Developer loyalty is high but budgets are scrutinized and open-source alternatives abound.

Source: KeyBanc Capital Markets, 2025

Retention Strategies and Impact

28

Companies with dedicated customer success teams see 24% lower churn than those without.

Proactive outreach and health scoring identify at-risk accounts before they cancel.

Source: Gainsight, Customer Success Index 2025

29

Structured onboarding programs reduce 90-day churn by 30-40%.

Customers who complete onboarding within the first week are 3x more likely to remain after one year.

Source: Totango, Customer Engagement Report 2025

30

Offering a discount to churning customers recovers 10-15% of cancellations.

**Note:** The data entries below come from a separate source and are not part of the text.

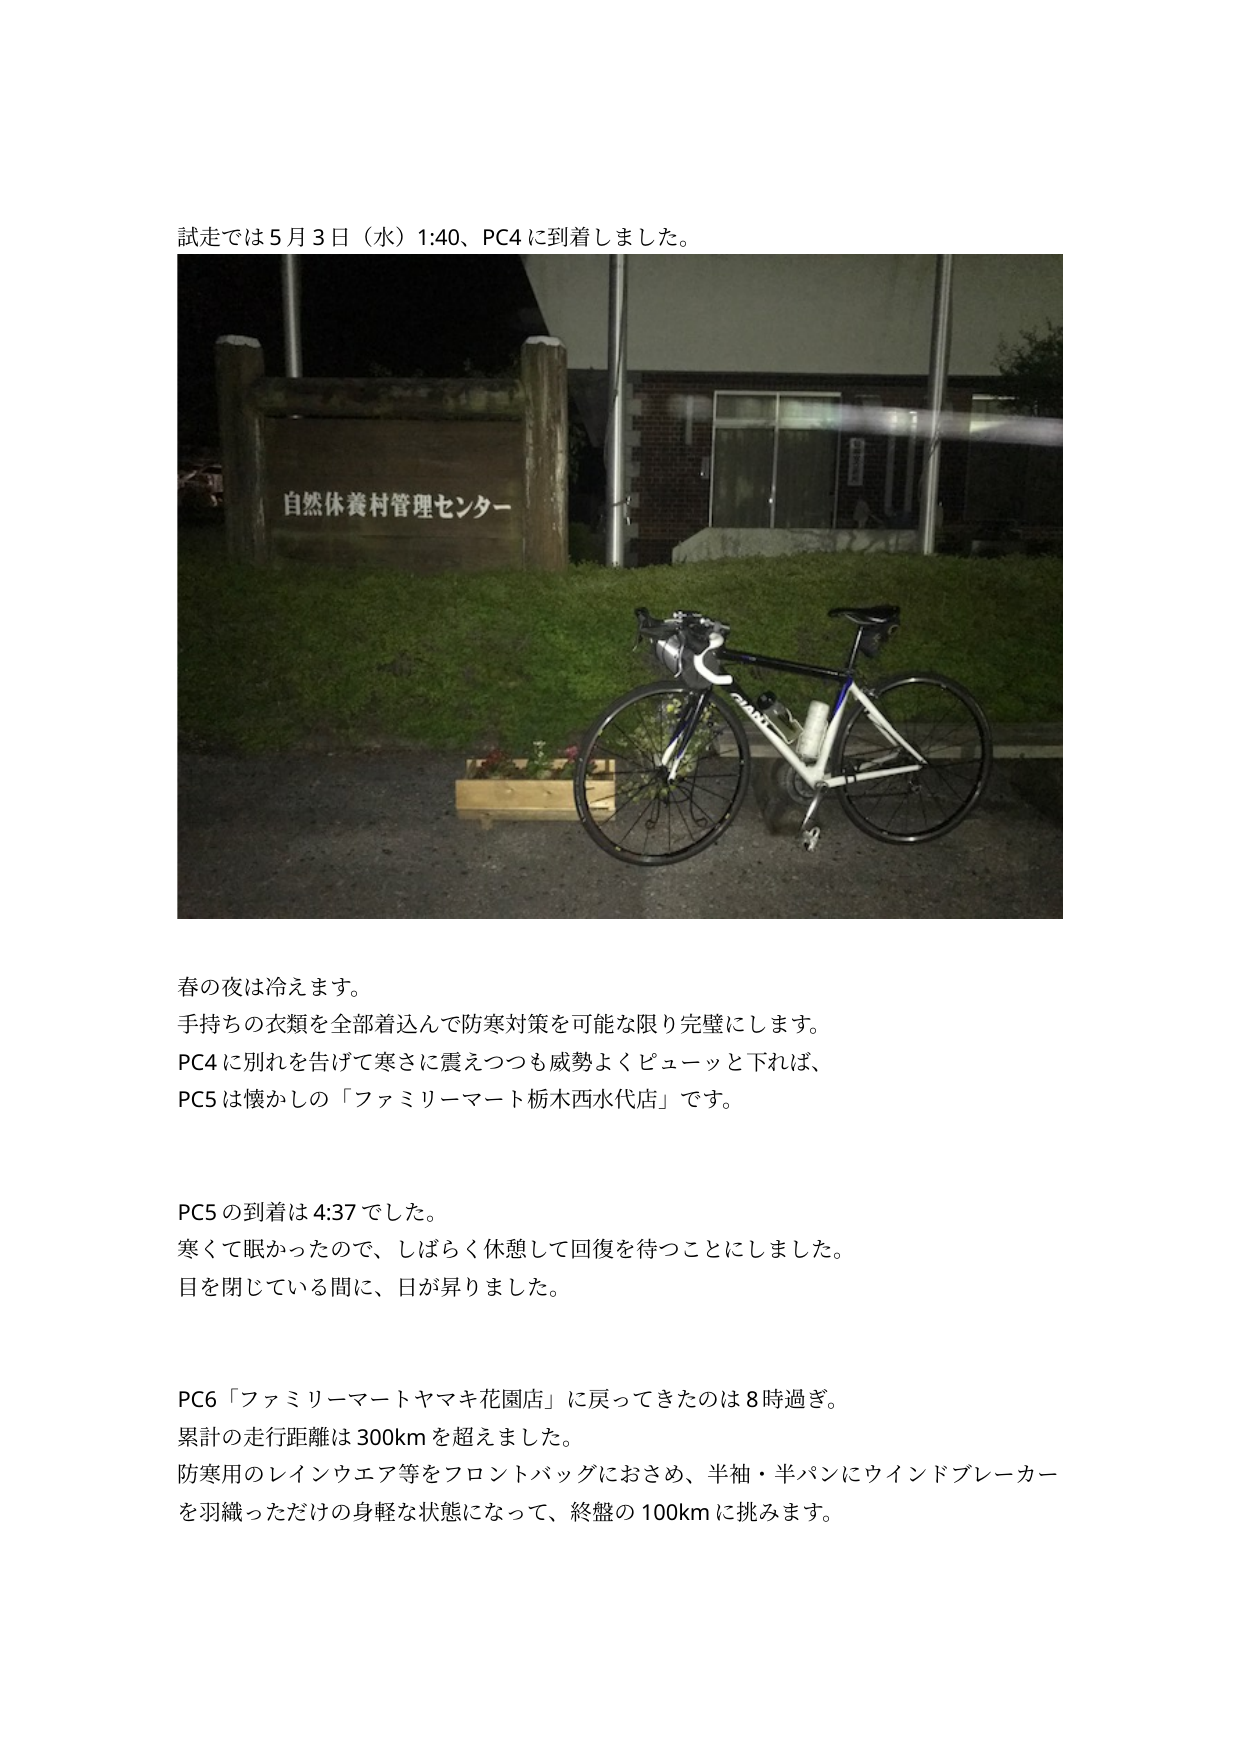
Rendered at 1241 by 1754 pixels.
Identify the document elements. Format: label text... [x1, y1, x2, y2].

text 累計の走行距離は300kmを超えました。 [177, 1417, 1063, 1454]
text PC5の到着は4:37でした。 [177, 1192, 1063, 1229]
text 試走では5月3日（水）1:40、PC4に到着しました。 [177, 217, 1063, 254]
text PC4に別れを告げて寒さに震えつつも威勢よくピューッと下れば、 [177, 1042, 1063, 1079]
text 手持ちの衣類を全部着込んで防寒対策を可能な限り完璧にします。 [177, 1004, 1063, 1042]
text PC5は懐かしの「ファミリーマート栃木西水代店」です。 [177, 1079, 1063, 1117]
text PC6「ファミリーマートヤマキ花園店」に戻ってきたのは8時過ぎ。 [177, 1379, 1063, 1417]
picture [177, 254, 1063, 919]
text 防寒用のレインウエア等をフロントバッグにおさめ、半袖・半パンにウインドブレーカーを羽織っただけの身軽な状態になって、終盤の100kmに挑みます。 [177, 1454, 1063, 1529]
text 春の夜は冷えます。 [177, 967, 1063, 1004]
text 寒くて眠かったので、しばらく休憩して回復を待つことにしました。 [177, 1229, 1063, 1267]
text 目を閉じている間に、日が昇りました。 [177, 1267, 1063, 1304]
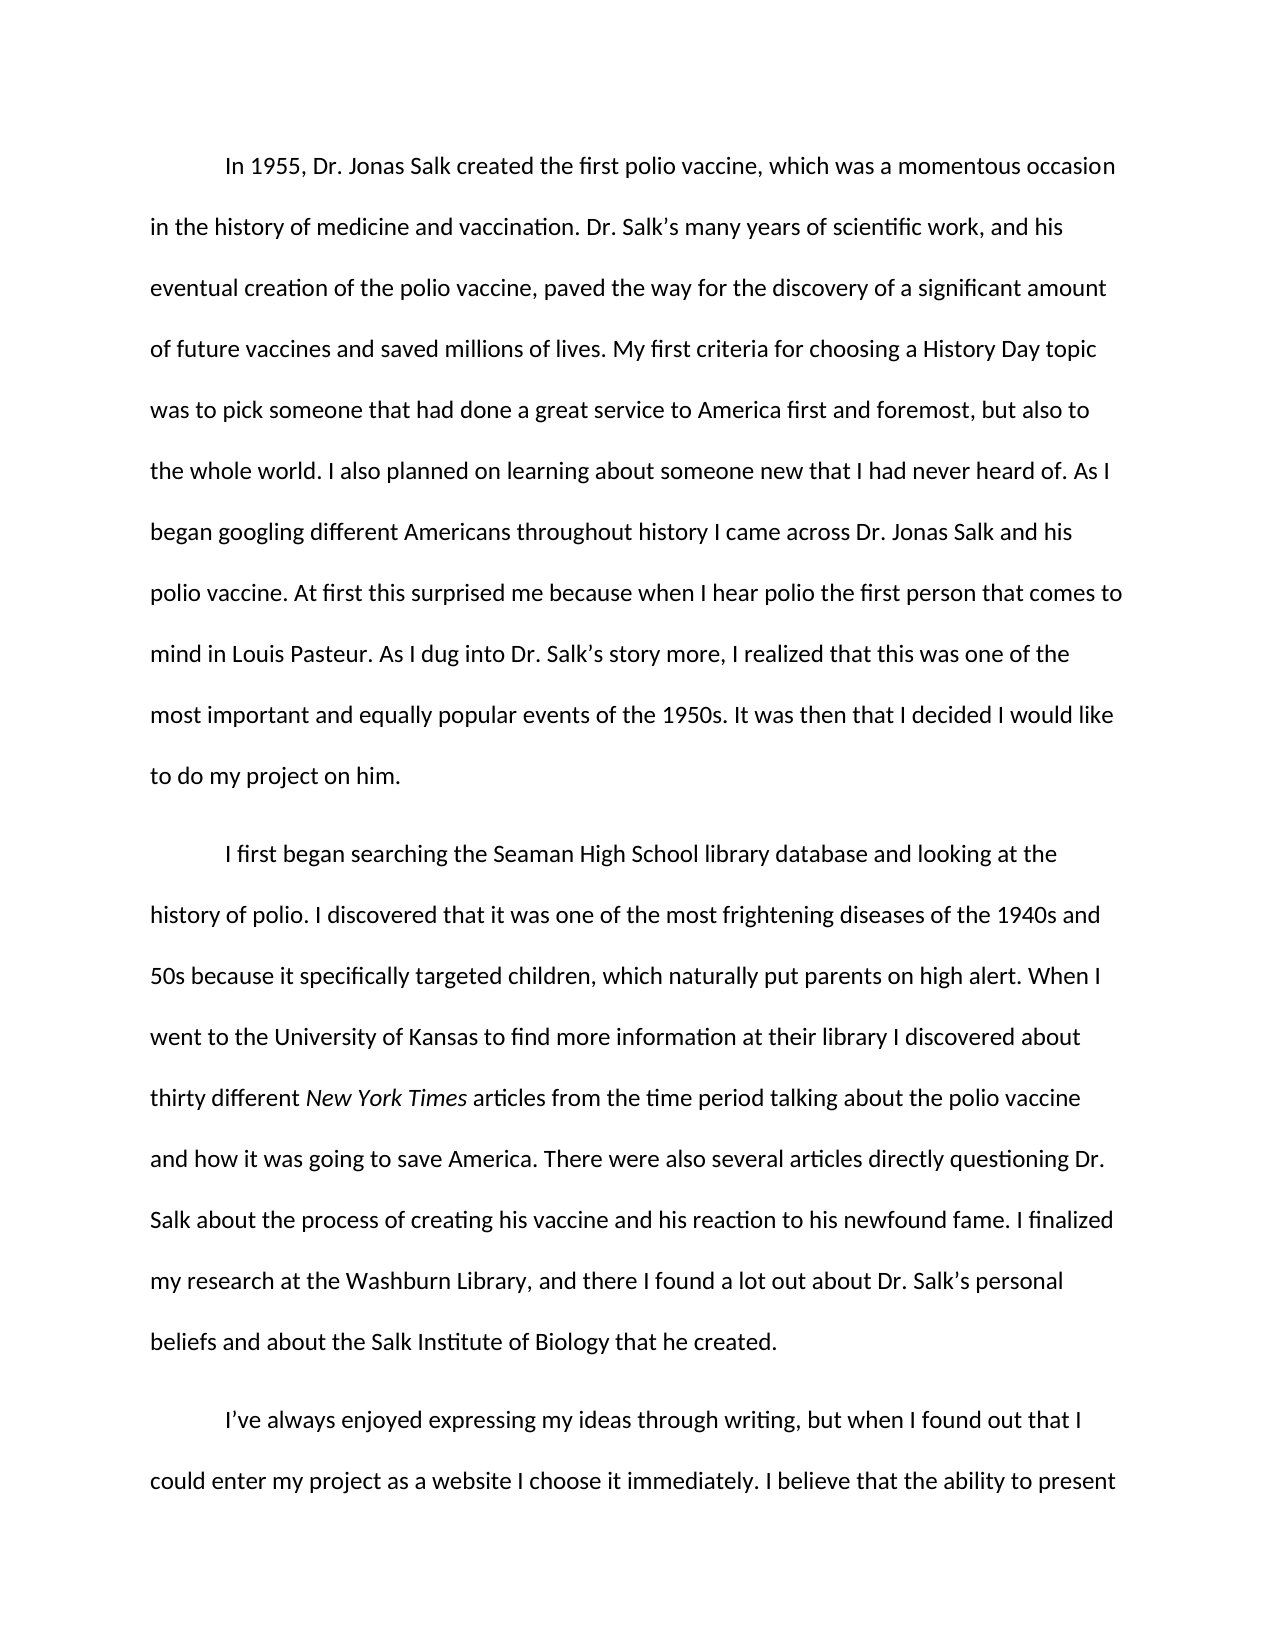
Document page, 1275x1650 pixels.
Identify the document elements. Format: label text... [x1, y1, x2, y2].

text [150, 1404, 1125, 1496]
text In 1955, Dr. Jonas Salk created the first polio vaccine, which was a momentous occasion in the history of medicine and vaccination. Dr. Salk’s many years of scientific work, and his eventual creation of the polio vaccine, paved the way for the discovery of a significant amount of future vaccines and saved millions of lives. My first criteria for choosing a History Day topic was to pick someone that had done a great service to America first and foremost, but also to the whole world. I also planned on learning about someone new that I had never heard of. As I began googling different Americans throughout history I came across Dr. Jonas Salk and his polio vaccine. At first this surprised me because when I hear polio the first person that comes to mind in Louis Pasteur. As I dug into Dr. Salk’s story more, I realized that this was one of the most important and equally popular events of the 1950s. It was then that I decided I would like to do my project on him. [150, 150, 1125, 791]
text I first began searching the Seaman High School library database and looking at the history of polio. I discovered that it was one of the most frightening diseases of the 1940s and 50s because it specifically targeted children, which naturally put parents on high alert. When I went to the University of Kansas to find more information at their library I discovered about thirty different New York Times articles from the time period talking about the polio vaccine and how it was going to save America. There were also several articles directly questioning Dr. Salk about the process of creating his vaccine and his reaction to his newfound fame. I finalized my research at the Washburn Library, and there I found a lot out about Dr. Salk’s personal beliefs and about the Salk Institute of Biology that he created. [150, 838, 1125, 1357]
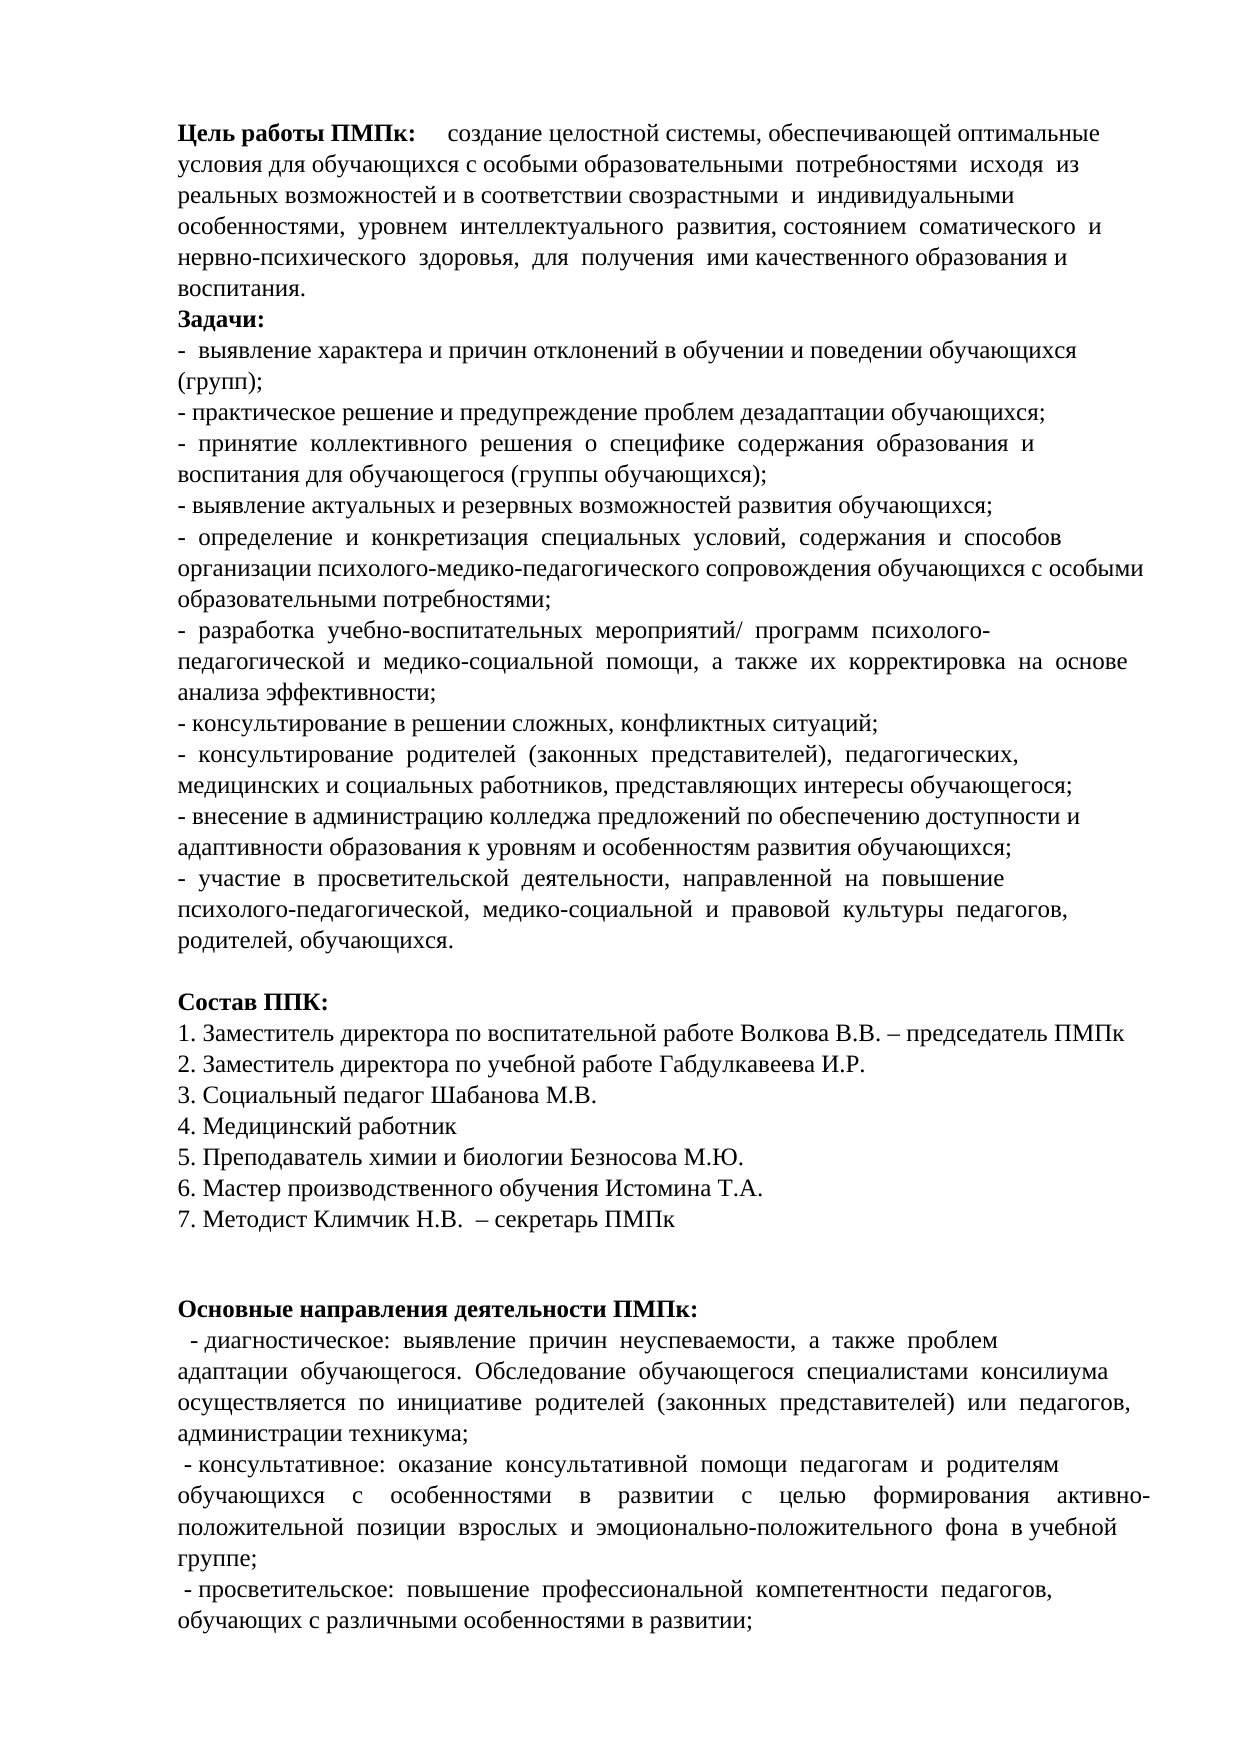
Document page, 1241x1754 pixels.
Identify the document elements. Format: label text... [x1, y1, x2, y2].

text адаптивности образования к уровням и особенностям развития обучающихся; [177, 832, 1152, 861]
text воспитания для обучающегося (группы обучающихся); [177, 459, 1152, 488]
text 2. Заместитель директора по учебной работе Габдулкавеева И.Р. [177, 1049, 1152, 1078]
text медицинских и социальных работников, представляющих интересы обучающегося; [177, 770, 1152, 799]
text Состав ППК: [177, 987, 1152, 1016]
text психолого-педагогической, медико-социальной и правовой культуры педагогов, [177, 894, 1152, 923]
text - участие в просветительской деятельности, направленной на повышение [177, 863, 1152, 892]
text осуществляется по инициативе родителей (законных представителей) или педагогов, [177, 1387, 1152, 1416]
text адаптации обучающегося. Обследование обучающегося специалистами консилиума [177, 1356, 1152, 1385]
text 3. Социальный педагог Шабанова М.В. [177, 1080, 1152, 1109]
text 1. Заместитель директора по воспитательной работе Волкова В.В. – председатель ПМПк [177, 1018, 1152, 1047]
text Основные направления деятельности ПМПк: [177, 1294, 1152, 1323]
text образовательными потребностями; [177, 584, 1152, 612]
text администрации техникума; [177, 1418, 1152, 1447]
text обучающих с различными особенностями в развитии; [177, 1605, 1152, 1633]
text (групп); [177, 366, 1152, 395]
text группе; [177, 1543, 1152, 1571]
text - разработка учебно-воспитательных мероприятий/ программ психолого-педагогической и медико-социальной помощи, а также их корректировка на основе [177, 615, 1152, 674]
text - практическое решение и предупреждение проблем дезадаптации обучающихся; [177, 397, 1152, 426]
text 7. Методист Климчик Н.В. – секретарь ПМПк [177, 1204, 1152, 1233]
text - выявление характера и причин отклонений в обучении и поведении обучающихся [177, 335, 1152, 364]
text 6. Мастер производственного обучения Истомина Т.А. [177, 1173, 1152, 1202]
text - диагностическое: выявление причин неуспеваемости, а также проблем [177, 1325, 1152, 1354]
text 5. Преподаватель химии и биологии Безносова М.Ю. [177, 1142, 1152, 1171]
text организации психолого-медико-педагогического сопровождения обучающихся с особыми [177, 553, 1152, 581]
text - консультативное: оказание консультативной помощи педагогам и родителям [177, 1449, 1152, 1478]
text Задачи: [177, 304, 1152, 333]
text - определение и конкретизация специальных условий, содержания и способов [177, 522, 1152, 550]
text родителей, обучающихся. [177, 925, 1152, 954]
text - консультирование родителей (законных представителей), педагогических, [177, 739, 1152, 768]
text Цель работы ПМПк: создание целостной системы, обеспечивающей оптимальные условия для обучающихся с особыми образовательными потребностями исходя из реальных возможностей и в соответствии свозрастными и индивидуальными особенностями, уровнем интеллектуального развития, состоянием соматического и нервно-психического здоровья, для получения ими качественного образования и воспитания. [177, 118, 1152, 302]
text - принятие коллективного решения о специфике содержания образования и [177, 428, 1152, 457]
text - внесение в администрацию колледжа предложений по обеспечению доступности и [177, 801, 1152, 830]
text анализа эффективности; [177, 677, 1152, 706]
text - выявление актуальных и резервных возможностей развития обучающихся; [177, 491, 1152, 519]
text - просветительское: повышение профессиональной компетентности педагогов, [177, 1574, 1152, 1602]
text 4. Медицинский работник [177, 1111, 1152, 1140]
text - консультирование в решении сложных, конфликтных ситуаций; [177, 708, 1152, 737]
text обучающихся с особенностями в развитии с целью формирования активно-положительной позиции взрослых и эмоционально-положительного фона в учебной [177, 1481, 1152, 1540]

However, repeated discounting can train customers to threaten cancellation for lower prices.

Source: ProfitWell/Paddle, Retention Playbook 2025

31

In-app usage data predicts churn 30-60 days in advance with 80%+ accuracy.

Declining login frequency and feature usage are the strongest leading indicators of churn.

Source: Gainsight, Predictive Analytics Report 2025

32

Multi-product SaaS companies see 15-20% lower churn than single-product peers.

Cross-selling additional products deepens the customer relationship and increases switching costs.

Source: Bessemer Venture Partners, 2025

33

SaaS companies that increased their NPS by 10 points saw churn decrease by 7%.

Customer satisfaction directly correlates with retention, though causation is bidirectional.

Source: Gainsight, 2025 Survey

34

API-connected customers churn at 50% the rate of non-API customers.

Technical integration creates deep product dependency that raises switching costs.

Source: ProfitWell/Paddle, Product Engagement Report

Churn Economics

35

Acquiring a new customer costs 5-7x more than retaining an existing one.

This ratio has increased from the traditional 5x estimate due to rising CAC across digital channels.

Source: Bain & Company, Customer Loyalty Economics

36

A 5% reduction in churn can increase company valuation by 25-50%.

Investors apply higher revenue multiples to companies with demonstrated retention improvements.

Source: SaaS Capital, Valuation Multiples Report 2025

37

The average SaaS company spends 20-30% of revenue on retention and customer success.

This investment has grown steadily as companies recognize retention as a primary growth lever.

Source: Gainsight, CS Operations Benchmark 2025

38

Churned customers have a 20-30% probability of reactivation within 12 months.

Targeted win-back campaigns at the 30, 60, and 90-day marks are most effective.

Source: Recurly, Win-Back Analysis 2025

39

Companies with less than 5% annual revenue churn trade at 15x+ revenue multiples.

Low churn signals durable revenue that investors reward with premium valuations.

Source: Bessemer Cloud Index, Q4 2025

40

Negative churn (NRR above 100%) reduces the payback period on new customer acquisition by 40%.

Expansion revenue from existing customers effectively subsidizes new customer acquisition costs.

Source: OpenView Partners, 2025 SaaS Benchmarks

Frequently Asked Questions

What is a good churn rate for SaaS in 2026?

For B2B SaaS companies, a good monthly churn rate is under 2% (under 5% annually). Enterprise SaaS typically sees annual churn rates of 5-7%, while SMB-focused SaaS sees 3-7% monthly churn. Top-quartile companies maintain net revenue retention above 120%. Use our customer LTV calculator to see how churn impacts your customer lifetime value.

What percentage of SaaS revenue is lost to involuntary churn?

Involuntary churn from failed payments accounts for 20-40% of total churn in SaaS businesses. Companies using dunning management and smart retry logic recover 10-30% of failed payments, reducing involuntary churn significantly. This is one of the easiest areas to improve retention.

How does churn rate differ between B2B and B2C SaaS?

B2C SaaS companies experience significantly higher churn than B2B. B2C monthly churn rates average 5-7%, while B2B SaaS averages 2-3% monthly. The difference is driven by higher switching costs, longer contracts, and deeper integration in B2B environments.